Kredi piyasası ve iktisadi faaliyete ilişkin göstergelerin yanı sıra döviz kuru oynaklığı ve ithalat fiyatlarındaki gelişmeler doğrultusunda enflasyon üzerindeki talep ve maliyet yönlü etkiler önemini korumaktadır. Yurt içi talep, uluslararası fiyatlar ve küresel risk iştahına ilişkin görünüm, ödemeler dengesine yönelik dış finansman ihtiyacı kaynaklı riskleri canlı tutmaktadır. Kurul, para politikasında fiyat istikrarı hedefi doğrultusunda finansal istikrara yönelik riskleri de gözeten bir yaklaşım sergilemeyi sürdürecektir.
*Döviz kurundaki artışın enflasyon dışında sektörler üzerinde yarattığı risklere dikkat çekildi.
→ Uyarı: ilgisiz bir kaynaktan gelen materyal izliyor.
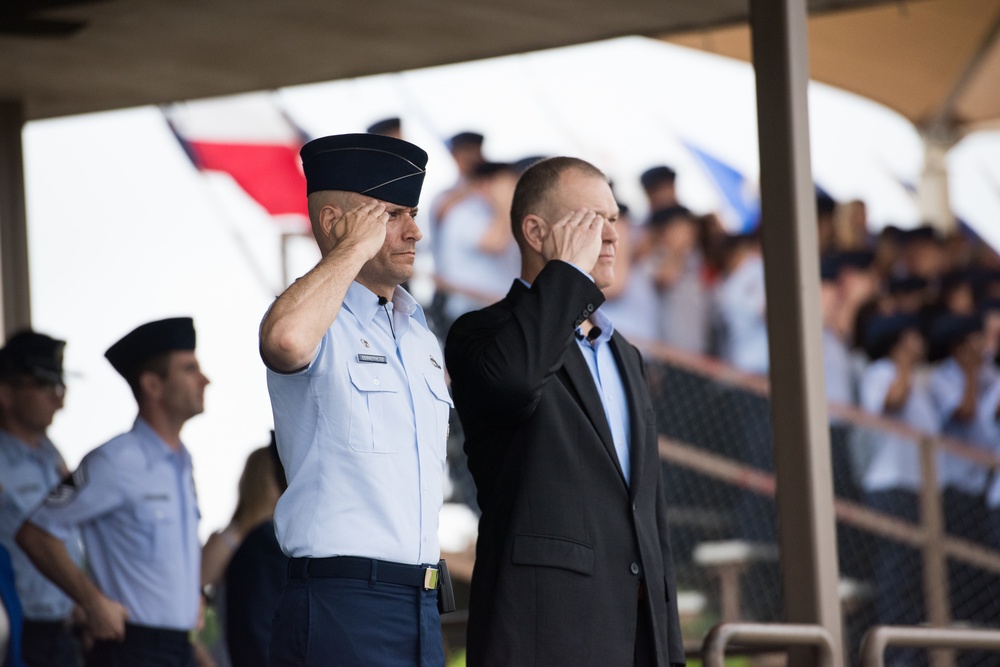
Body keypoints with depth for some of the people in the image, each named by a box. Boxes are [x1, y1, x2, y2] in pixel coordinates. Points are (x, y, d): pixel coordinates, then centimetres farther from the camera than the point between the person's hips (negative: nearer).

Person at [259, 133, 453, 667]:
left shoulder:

Ayrıca yabancı sermayenin azalmasının finansman açığını da artıracağına vurgu yapıldı.
Bu PPK toplantı, Kasım-Mart dönemindeki şahin ifadeleri barındırmıyor, ancak faizin, enflasyon ve diğer göstergelerdeki duruma göre değiştirileceğinin belirtilmesi önemli, çünkü bu doğrultuda enflasyon ana göstergesine bağlı olarak faizin bir süre daha yüksek kalması gerektiği sonucu ortaya çıkıyor ve enflasyon üzerinde faiz politikası da bunu destekliyor. Elbette bu söylem ve ifadelerin kararlılıkla uygulanıp uygulanmayacağı en merak edilen konu olmaya devam ediyor.